More recently, Hurricane Beryl caused millions of Texans to lose their electricity for weeks. That cut back the demand for natural gas to generate electricity, although residents with backup gas generators (yours truly) did boost demand somewhat, however, the volume was small. Beryl also hurt gas takeaways at LNG plants, further cutting demand, boosting gas supplies, and pressuring prices.

Surprisingly, the weekly gas storage figure dipped under the five-year high levels. Still, current storage volumes are 12 percent above the five- year average. That is an improvement from the 41 percent surplus seen in mid-March. The improvement reflects increased gas demand from the summer heat and production cutbacks.

Gas producers indicate they are not increasing, and are cutting their capital spending in response to the low gas prices.
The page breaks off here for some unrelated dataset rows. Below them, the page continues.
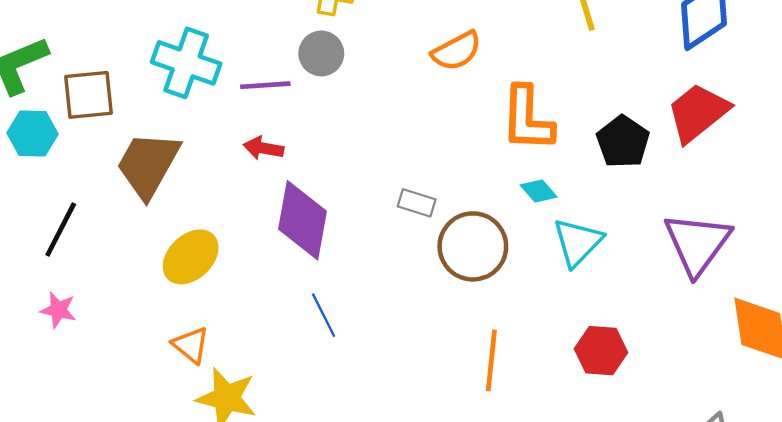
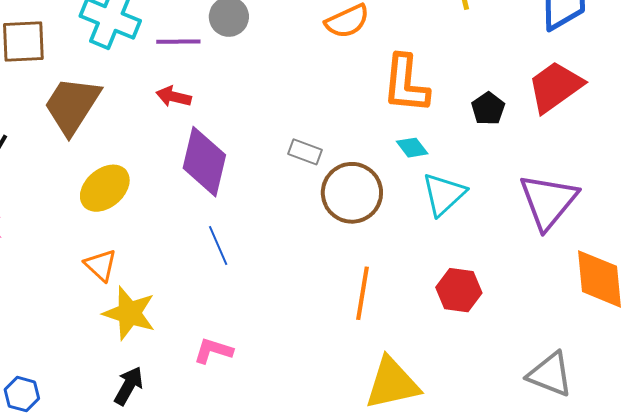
black pentagon: (623, 142) -> (488, 109), size x0.7

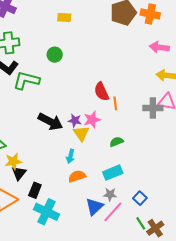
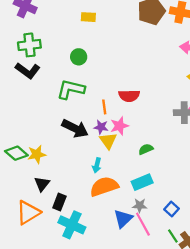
green L-shape: (26, 80) -> (71, 89), moved
red semicircle: (101, 92) -> (129, 96), turned -66
orange line: (115, 103) -> (104, 107), moved
yellow star: (13, 161) -> (37, 154), moved
orange semicircle: (77, 176) -> (104, 186), size x1.5
pink line: (113, 212) -> (143, 224), turned -70

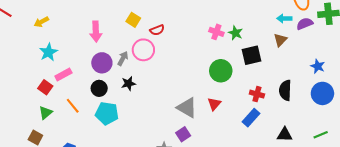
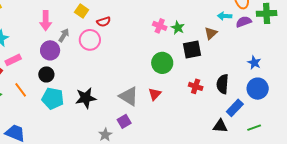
brown triangle: (280, 40) -> (211, 33), moved
gray arrow: (123, 58) -> (64, 35), moved
black star: (128, 83) -> (86, 98), moved, size x1.5
blue rectangle: (251, 118) -> (235, 108), moved

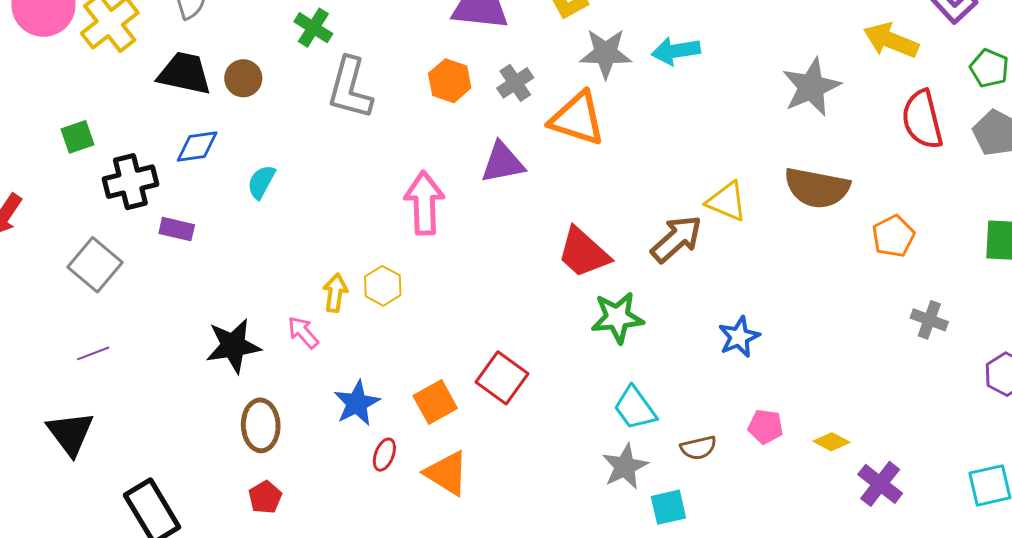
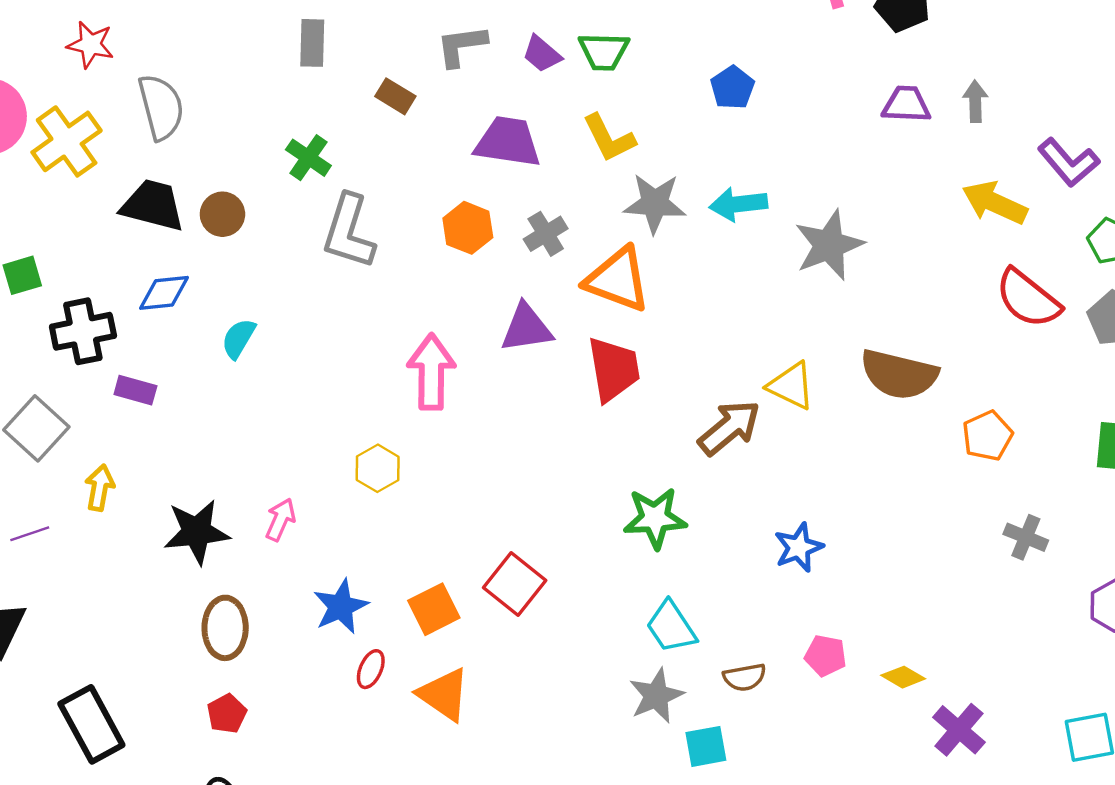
gray star: (811, 87) -> (829, 245), moved
red semicircle: (922, 120) -> (1028, 299), turned -40
red trapezoid: (583, 253) -> (614, 369), moved, turned -144
yellow arrow: (335, 293) -> (100, 488), moved
pink arrow: (303, 332) -> (280, 520), turned 63

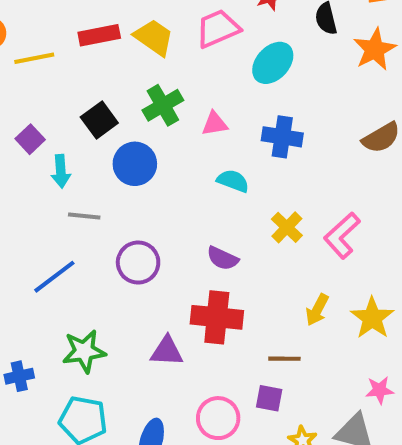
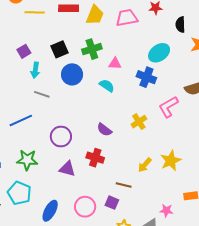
yellow trapezoid: (154, 37) -> (95, 15), turned 65
cyan ellipse: (273, 63) -> (159, 53), moved
cyan semicircle: (233, 181) -> (107, 86), moved
pink L-shape: (342, 235) -> (168, 107), moved
purple circle: (138, 263) -> (61, 136), moved
red cross: (217, 317) -> (95, 158), size x0.7
yellow star: (372, 318) -> (171, 161), moved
These actions reflect producer commitments to financial discipline principles shareholders demanded following the 2015 oil price crash. The impact of these cutbacks and disciplined spending is shown by the decline in gas- directed drilling rigs. There are now only 98 rigs drilling for gas, down from 120 in the spring.

The net impact of the drilling cutback is that domestic gas production is roughly 2 Bcf/d below earlier production levels. If gas production cutbacks continue, the large storage surplus will contract further. That should help boost gas prices heading into winter.

Gas storage shrinks from heat and driller actions, but price remains weak. 

One wildcard in the gas supply picture is the weather. That is no surprise. The summer heat has been a big variable in gas demand. Gas supply has yet to be disrupted by a hurricane in the Gulf of Mexico.

Those agencies and organizations forecasting hurricanes have reiterated their high 2024 activity projections. Storm activity appears to be picking up. This is unsurprising as the most active hurricane phase is in late August and early September. One or more hurricanes could significantly disrupt GOM output.

Hurricanes can be cut both ways. They can disrupt gas output. However, storms risk coastal damage that could cut gas demand. Predicting such a scenario is impossible and would be irresponsible. However, anyone following and forecasting the gas market for the next few months must factor such scenarios into their thinking. It will be a tough natural gas market from now to November. Gas prices are likely to remain under pressure.